> [What the task requires] Below are the records. Retype exactly the lines between the lines holding "- Secure payment processing" and "- Push notifications", inclusive.

(Plain-text document sources)
[Start of section]
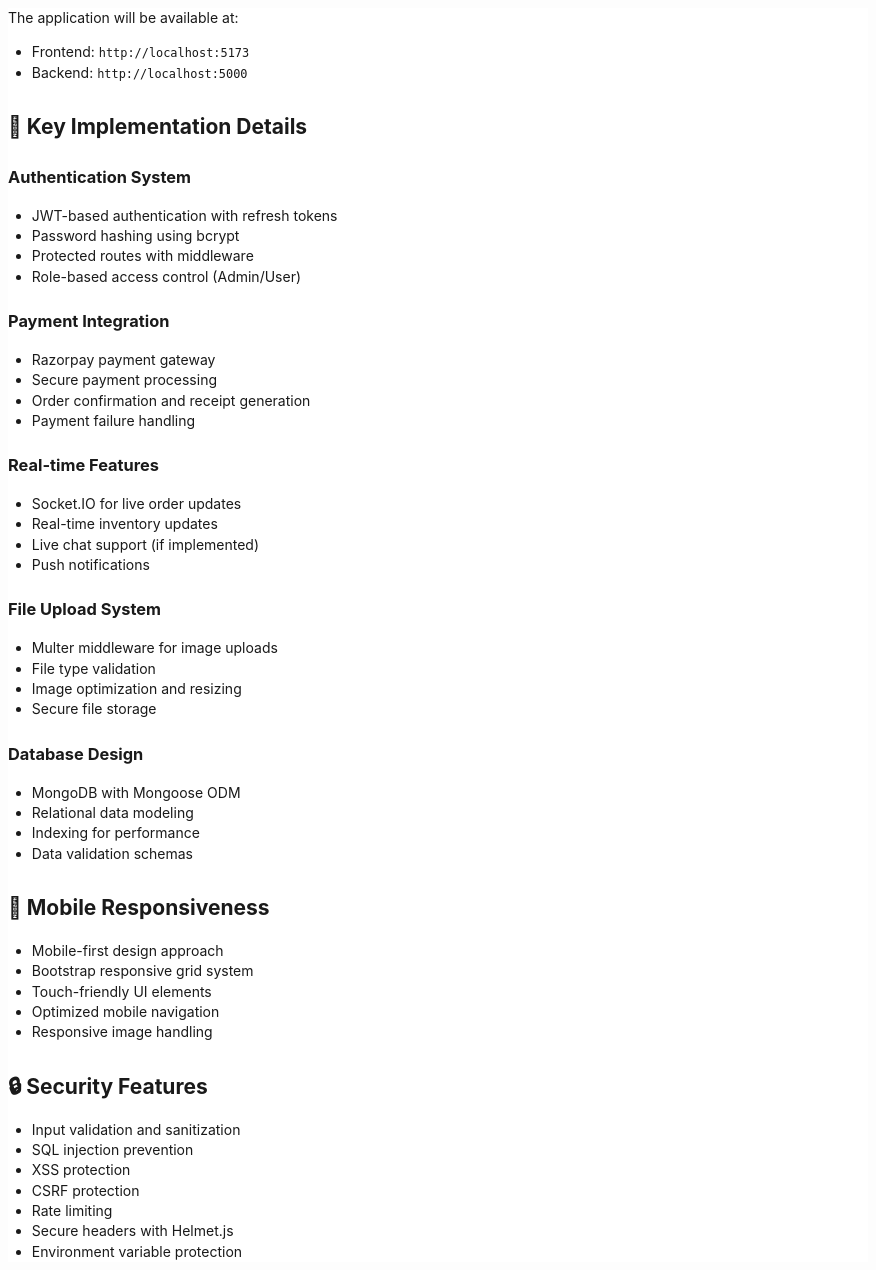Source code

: The application will be available at:
- Frontend: `http://localhost:5173`
- Backend: `http://localhost:5000`

## 🔑 Key Implementation Details

### Authentication System
- JWT-based authentication with refresh tokens
- Password hashing using bcrypt
- Protected routes with middleware
- Role-based access control (Admin/User)

### Payment Integration
- Razorpay payment gateway
- Secure payment processing
- Order confirmation and receipt generation
- Payment failure handling

### Real-time Features
- Socket.IO for live order updates
- Real-time inventory updates
- Live chat support (if implemented)
- Push notifications

### File Upload System
- Multer middleware for image uploads
- File type validation
- Image optimization and resizing
- Secure file storage

### Database Design
- MongoDB with Mongoose ODM
- Relational data modeling
- Indexing for performance
- Data validation schemas

## 📱 Mobile Responsiveness

- Mobile-first design approach
- Bootstrap responsive grid system
- Touch-friendly UI elements
- Optimized mobile navigation
- Responsive image handling

## 🔒 Security Features

- Input validation and sanitization
- SQL injection prevention
- XSS protection
- CSRF protection
- Rate limiting
- Secure headers with Helmet.js
- Environment variable protection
[End of section]
> [Answer section]
- Secure payment processing
- Order confirmation and receipt generation
- Payment failure handling

### Real-time Features
- Socket.IO for live order updates
- Real-time inventory updates
- Live chat support (if implemented)
- Push notifications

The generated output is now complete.